Thousand Kilometer Deep Magma Ocean Helps Establish the Moon’s Birth Date, Study Says


The new research postulates that the molten magma that covered the moon upon its formation took “almost 200 million years” to solidify into mantle rock.

A team of researchers from the German Aerospace Center (DLR) and the University of Munster has established that the moon apparently formed tens of millions years later than it was originally believed, reports.

As the media outlet points out, even though “most scientists” do agree on how the moon came into being, the exact details of this process and its timing are a whole different matter.

Previous assumptions about the moon’s formation “were based on an age of 4.51 billion years”, the media outlet notes, while the team’s calculations place the collision event in question some 85 million years later.

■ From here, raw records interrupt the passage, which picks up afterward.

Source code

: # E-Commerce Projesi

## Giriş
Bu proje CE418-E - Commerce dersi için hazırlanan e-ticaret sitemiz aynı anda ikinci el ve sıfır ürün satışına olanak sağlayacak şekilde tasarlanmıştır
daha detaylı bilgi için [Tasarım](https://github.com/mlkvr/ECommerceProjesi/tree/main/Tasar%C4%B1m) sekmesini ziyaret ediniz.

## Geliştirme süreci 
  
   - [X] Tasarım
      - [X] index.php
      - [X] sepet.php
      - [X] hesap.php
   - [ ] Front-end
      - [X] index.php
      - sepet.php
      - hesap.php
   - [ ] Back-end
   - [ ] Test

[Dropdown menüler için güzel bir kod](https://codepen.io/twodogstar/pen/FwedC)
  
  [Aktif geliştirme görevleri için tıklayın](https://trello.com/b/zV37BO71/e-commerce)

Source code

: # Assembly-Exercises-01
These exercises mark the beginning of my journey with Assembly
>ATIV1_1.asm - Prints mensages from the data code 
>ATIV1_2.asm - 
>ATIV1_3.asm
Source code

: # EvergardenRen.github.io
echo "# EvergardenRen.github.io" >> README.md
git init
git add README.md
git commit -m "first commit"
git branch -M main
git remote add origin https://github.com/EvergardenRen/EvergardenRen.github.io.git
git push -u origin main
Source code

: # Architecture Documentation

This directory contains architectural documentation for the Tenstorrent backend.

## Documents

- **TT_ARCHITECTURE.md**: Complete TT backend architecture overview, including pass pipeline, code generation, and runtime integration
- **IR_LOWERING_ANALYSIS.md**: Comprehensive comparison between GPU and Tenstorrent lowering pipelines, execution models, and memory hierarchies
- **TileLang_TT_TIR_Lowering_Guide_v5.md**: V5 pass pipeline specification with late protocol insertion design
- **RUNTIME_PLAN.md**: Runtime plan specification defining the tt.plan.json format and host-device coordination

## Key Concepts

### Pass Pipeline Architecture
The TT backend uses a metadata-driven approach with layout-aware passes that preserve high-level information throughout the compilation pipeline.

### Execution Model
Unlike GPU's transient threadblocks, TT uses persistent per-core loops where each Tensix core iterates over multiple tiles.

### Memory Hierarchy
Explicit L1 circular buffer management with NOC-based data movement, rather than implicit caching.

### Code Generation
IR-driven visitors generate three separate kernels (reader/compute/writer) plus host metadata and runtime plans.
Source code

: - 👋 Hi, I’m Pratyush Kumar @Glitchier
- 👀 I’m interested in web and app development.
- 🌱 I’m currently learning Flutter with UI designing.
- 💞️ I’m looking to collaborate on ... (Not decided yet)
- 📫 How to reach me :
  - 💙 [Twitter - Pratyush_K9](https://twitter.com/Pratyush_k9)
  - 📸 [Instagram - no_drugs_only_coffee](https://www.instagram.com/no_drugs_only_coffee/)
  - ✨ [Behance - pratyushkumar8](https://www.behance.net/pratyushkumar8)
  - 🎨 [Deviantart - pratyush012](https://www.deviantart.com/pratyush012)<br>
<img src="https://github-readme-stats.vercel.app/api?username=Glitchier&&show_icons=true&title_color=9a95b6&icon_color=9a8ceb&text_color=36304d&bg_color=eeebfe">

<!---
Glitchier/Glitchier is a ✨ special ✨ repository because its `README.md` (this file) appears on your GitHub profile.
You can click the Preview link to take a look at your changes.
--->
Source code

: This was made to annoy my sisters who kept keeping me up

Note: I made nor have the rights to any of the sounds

The material that was ejected into space from Earth during the collision then settled into a ring of dust around our planet, eventually coalescing into what eventually became the moon, with study co-author Doris Breuer from DLR Institute of Planetary Research saying that “the moon was formed in a short time, probably in just a few thousand years”.

Upon formation, the moon apparently ended up covered by a magma ocean over a thousand kilometers deep, with the researchers managing to determine how long it took the magma to solidify completely, via computer modeling.

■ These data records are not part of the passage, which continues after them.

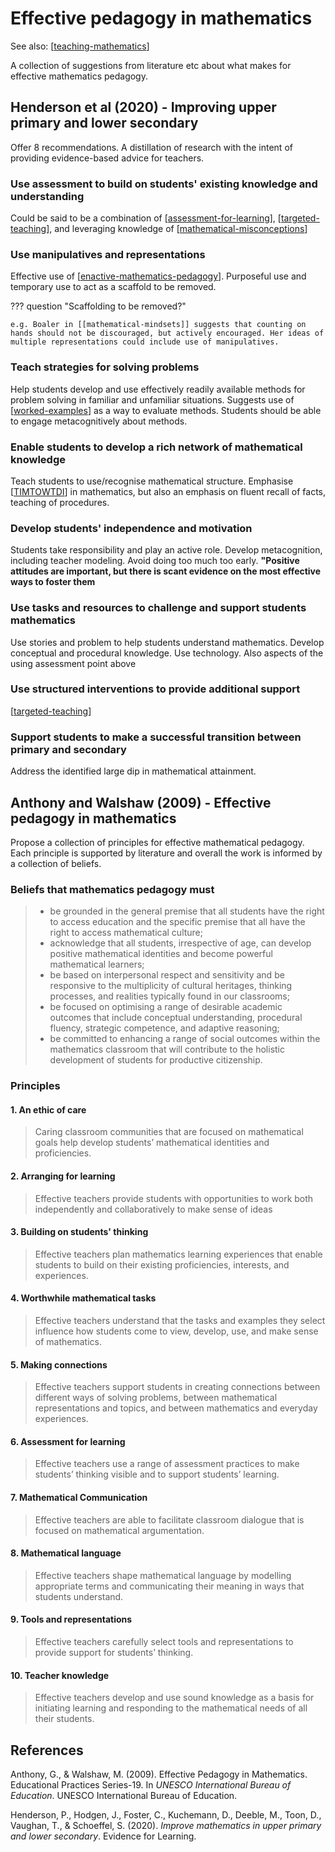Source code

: # Effective pedagogy in mathematics

See also: [[teaching-mathematics]]

A collection of suggestions from literature etc about what makes for effective mathematics pedagogy.

## Henderson et al (2020) - Improving upper primary and lower secondary

Offer 8 recommendations. A distillation of research with the intent of providing evidence-based advice for teachers.

### Use assessment to build on students' existing knowledge and understanding

Could be said to be a combination of [[assessment-for-learning]], [[targeted-teaching]], and leveraging knowledge of [[mathematical-misconceptions]]

### Use manipulatives and representations

Effective use of [[enactive-mathematics-pedagogy]].  Purposeful use and temporary use to act as a scaffold to be removed.

??? question "Scaffolding to be removed?"

    e.g. Boaler in [[mathematical-mindsets]] suggests that counting on hands should not be discouraged, but actively encouraged. Her ideas of multiple representations could include use of manipulatives.

### Teach strategies for solving problems

Help students develop and use effectively readily available methods for problem solving in familiar and unfamiliar situations.  Suggests use of [[worked-examples]] as a way to evaluate methods.  Students should be able to engage metacognitively about methods.

### Enable students to develop a rich network of mathematical knowledge

Teach students to use/recognise mathematical structure. Emphasise [[TIMTOWTDI]] in mathematics, but also an emphasis on fluent recall of facts, teaching of procedures.

### Develop students' independence and motivation

Students take responsibility and play an active role. Develop metacognition, including teacher modeling. Avoid doing too much too early. **"Positive attitudes are important, but there is scant evidence on the most effective ways to foster them**

### Use tasks and resources to challenge and support students mathematics

Use stories and problem to help students understand mathematics. Develop conceptual and procedural knowledge. Use technology. Also aspects of the using assessment point above

### Use structured interventions to provide additional support

[[targeted-teaching]]

### Support students to make a successful transition between primary and secondary

Address the identified large dip in mathematical attainment.

## Anthony and Walshaw (2009) - Effective pedagogy in mathematics

Propose a collection of principles for effective mathematical pedagogy. Each principle is supported by literature and overall the work is informed by a collection of beliefs.

### Beliefs that mathematics pedagogy must

> - be grounded in the general premise that all students have the right to access education and the specific premise that all have the right to access mathematical culture; 
> - acknowledge that all students, irrespective of age, can develop positive mathematical identities and become powerful mathematical learners; 
> - be based on interpersonal respect and sensitivity and be responsive to the multiplicity of cultural heritages, thinking processes, and realities typically found in our classrooms; 
> - be focused on optimising a range of desirable academic outcomes that include conceptual understanding, procedural fluency, strategic competence, and adaptive reasoning; 
> - be committed to enhancing a range of social outcomes within the mathematics classroom that will contribute to the holistic development of students for productive citizenship.


### Principles

#### 1. An ethic of care

> Caring classroom communities that are focused on mathematical goals help develop students’ mathematical identities and proficiencies.

#### 2. Arranging for learning

> Effective teachers provide students with opportunities to work both independently and collaboratively to make sense of ideas

#### 3. Building on students' thinking

> Effective teachers plan mathematics learning experiences that enable students to build on their existing proficiencies, interests, and experiences.

#### 4. Worthwhile mathematical tasks

> Effective teachers understand that the tasks and examples they select influence how students come to view, develop, use, and make sense of mathematics.

#### 5. Making connections

> Effective teachers support students in creating connections between different ways of solving problems, between mathematical representations and topics, and between mathematics and everyday experiences.

#### 6. Assessment for learning

> Effective teachers use a range of assessment practices to make students’ thinking visible and to support students’ learning.

#### 7. Mathematical Communication

> Effective teachers are able to facilitate classroom dialogue that is focused on mathematical argumentation.

#### 8. Mathematical language

> Effective teachers shape mathematical language by modelling appropriate terms and communicating their meaning in ways that students understand.

#### 9. Tools and representations

> Effective teachers carefully select tools and representations to provide support for students’ thinking.

#### 10. Teacher knowledge

> Effective teachers develop and use sound knowledge as a basis for initiating learning and responding to the mathematical needs of all their students.

## References

Anthony, G., & Walshaw, M. (2009). Effective Pedagogy in Mathematics. Educational Practices Series-19. In *UNESCO International Bureau of Education*. UNESCO International Bureau of Education.

Henderson, P., Hodgen, J., Foster, C., Kuchemann, D., Deeble, M., Toon, D., Vaughan, T., & Schoeffel, S. (2020). *Improve mathematics in upper primary and lower secondary*. Evidence for Learning.

[//begin]: # "Autogenerated link references for markdown compatibility"
[teaching-mathematics]: teaching-mathematics "Teaching Mathematics"
[assessment-for-learning]: ..%2FAssessment%2Fassessment-for-learning "Assessment for learning"
[targeted-teaching]: ..%2FAssessment%2Ftargeted-teaching "Targeted teaching"
[mathematical-misconceptions]: math-misconceptions%2Fmathematical-misconceptions "Mathematical misconceptions and difficulties"
[enactive-mathematics-pedagogy]: enactive-mathematics-pedagogy "Enactive mathematics pedagogy"
[worked-examples]: ..%2Fworked-examples "Worked examples"
[TIMTOWTDI]: timtowtdi "There's more than one way to do it (TIMTOWTDI)"
[//end]: # "Autogenerated link references"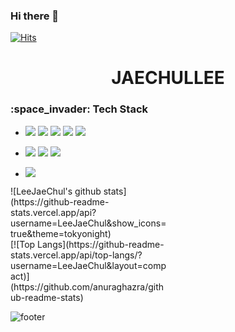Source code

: ### Hi there 👋 




[![Hits](https://hits.seeyoufarm.com/api/count/incr/badge.svg?url=https%3A%2F%2Fgithub.com%2FLeeJaeChul%2Fhit-counter&count_bg=%23FFE300&title_bg=%23003BFF&icon=aiqfome.svg&icon_color=%23E7E7E7&title=hits&edge_flat=false)](https://hits.seeyoufarm.com)

<h1 align="center" font-weight: 800>JAECHULLEE</h1>


<h3 font-weight:700> :space_invader: Tech Stack </h3>

* <div>
  <img src="https://img.shields.io/badge/React-61DAFB?style=flat-square&logo=React&logoColor=white"/>
  <img src="https://img.shields.io/badge/JavaScript-F7DF1E?style=flat-square&logo=JavaScript&logoColor=white"/>
  <img src="https://img.shields.io/badge/TypeScript-007ACC?style=flat-square&logo=TypeScript&logoColor=white"/>
  <img src="https://img.shields.io/badge/CSS3-1572B6?style=flat-square&logo=CSS3&logoColor=white"/>
  <img src="https://img.shields.io/badge/Sass-CC6699?style=flat-square&logo=Sass&logoColor=white"/>
</div>

* <div>
  <img src="https://img.shields.io/badge/Node.js-339933?style=flat-square&logo=Node.js&logoColor=white"/>
  <img src="https://img.shields.io/badge/Java-007396?style=flat-square&logo=Java&logoColor=white"/>
  <img src="https://img.shields.io/badge/Spring-6DB33F?style=flat-square&logo=Spring&logoColor=white"/>
</div>

* <div>
  <img src="https://img.shields.io/badge/MySQL-4479A1?style=flat-square&logo=MySQL&logoColor=white"/>
</div>

<div style="width:50%;">
  ![LeeJaeChul's github stats](https://github-readme-stats.vercel.app/api?username=LeeJaeChul&show_icons=true&theme=tokyonight)
</div>
<div style="width:50%;">
  [![Top Langs](https://github-readme-stats.vercel.app/api/top-langs/?username=LeeJaeChul&layout=compact)](https://github.com/anuraghazra/github-readme-stats)
</div>







![footer](https://capsule-render.vercel.app/api?type=wave&color=auto&height=150&section=footer&text=&fontSize=30)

The team was also able to “discovered a drastic change in the composition of the remaining magma ocean as solidification progressed”, as the media outlet put it, with study co-author Sabrina Schwinger stating that “comparing the measured composition of the moon’s rocks with the predicted composition of the magma ocean” from their model allowed them to “trace the evolution of the ocean back to its starting point, the time at which the moon was formed”.